**The records:**
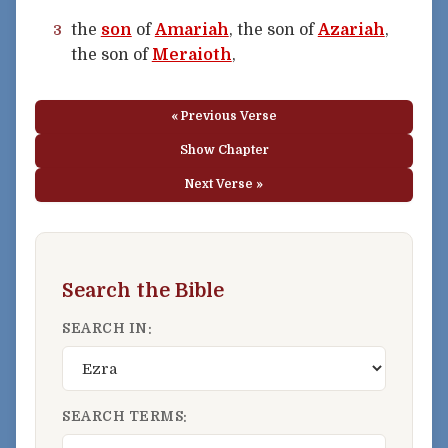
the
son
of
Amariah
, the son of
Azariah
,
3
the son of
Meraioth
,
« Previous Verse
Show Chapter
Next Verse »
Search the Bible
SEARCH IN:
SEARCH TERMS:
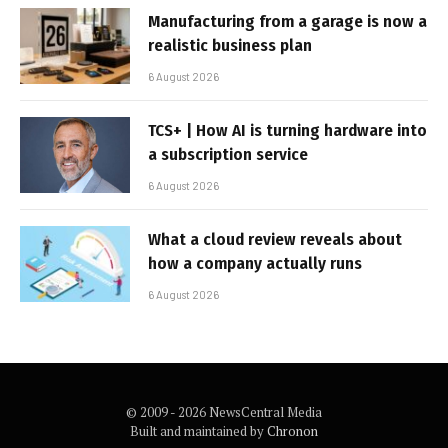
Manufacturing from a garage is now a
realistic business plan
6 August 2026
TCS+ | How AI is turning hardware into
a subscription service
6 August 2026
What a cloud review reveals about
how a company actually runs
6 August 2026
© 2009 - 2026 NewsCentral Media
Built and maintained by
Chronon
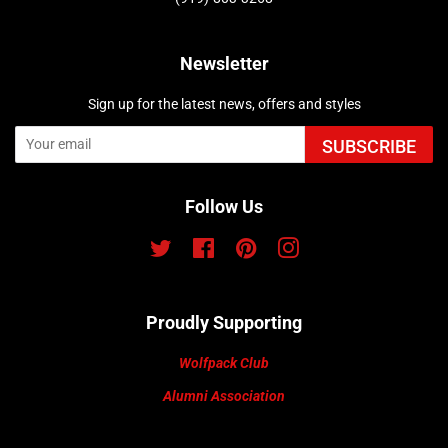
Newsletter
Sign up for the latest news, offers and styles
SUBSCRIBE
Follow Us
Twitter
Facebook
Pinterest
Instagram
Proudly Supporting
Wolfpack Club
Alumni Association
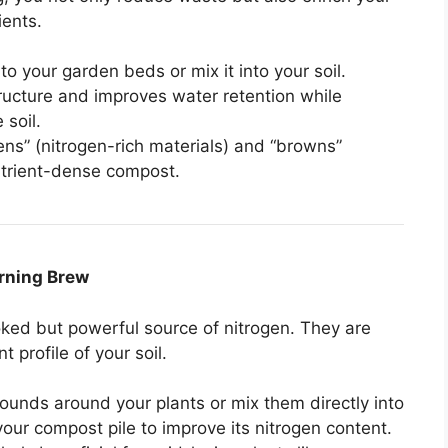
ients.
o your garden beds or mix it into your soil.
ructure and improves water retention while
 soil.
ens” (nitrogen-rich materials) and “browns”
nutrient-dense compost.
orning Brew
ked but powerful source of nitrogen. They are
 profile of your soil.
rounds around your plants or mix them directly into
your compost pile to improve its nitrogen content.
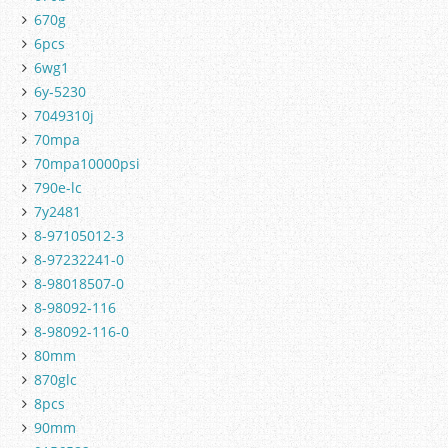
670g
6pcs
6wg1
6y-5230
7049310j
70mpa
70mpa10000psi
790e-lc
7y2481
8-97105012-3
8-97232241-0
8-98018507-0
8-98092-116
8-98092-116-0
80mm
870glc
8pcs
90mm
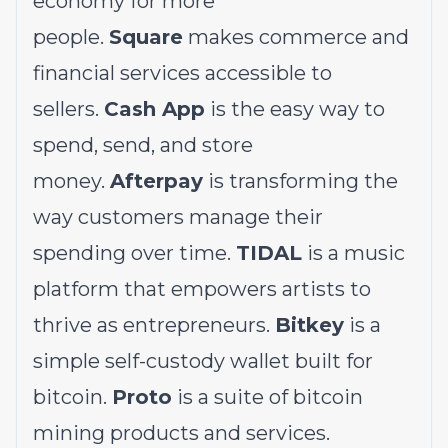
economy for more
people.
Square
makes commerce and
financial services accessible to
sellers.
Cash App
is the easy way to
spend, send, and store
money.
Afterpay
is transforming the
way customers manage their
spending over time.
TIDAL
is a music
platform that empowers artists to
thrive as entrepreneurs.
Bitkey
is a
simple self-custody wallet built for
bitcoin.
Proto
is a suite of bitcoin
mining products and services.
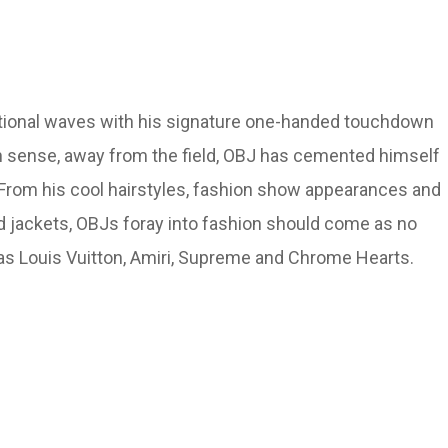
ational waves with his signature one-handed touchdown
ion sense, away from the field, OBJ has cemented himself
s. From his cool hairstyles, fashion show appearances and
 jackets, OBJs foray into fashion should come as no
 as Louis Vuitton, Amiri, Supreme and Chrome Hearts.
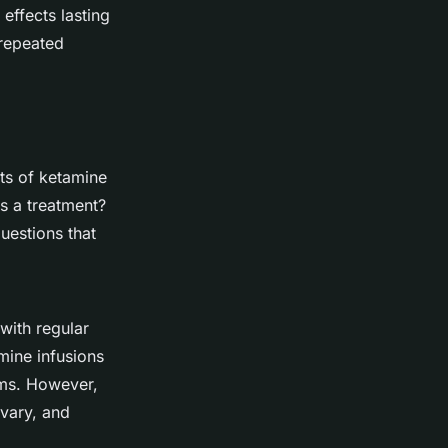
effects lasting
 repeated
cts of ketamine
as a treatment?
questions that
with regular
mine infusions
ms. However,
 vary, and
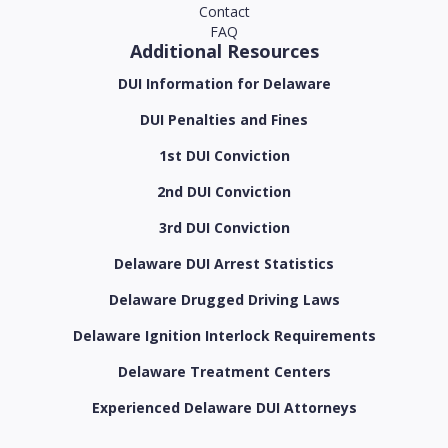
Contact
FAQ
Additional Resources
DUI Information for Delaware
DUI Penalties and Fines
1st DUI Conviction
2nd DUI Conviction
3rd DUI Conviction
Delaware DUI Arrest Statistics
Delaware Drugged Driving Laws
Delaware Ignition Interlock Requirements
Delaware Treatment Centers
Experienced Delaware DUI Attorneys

**Exercise:** Sift through the entries and copy every line with "that".

**Expected output:**
platform that empowers artists to
questions that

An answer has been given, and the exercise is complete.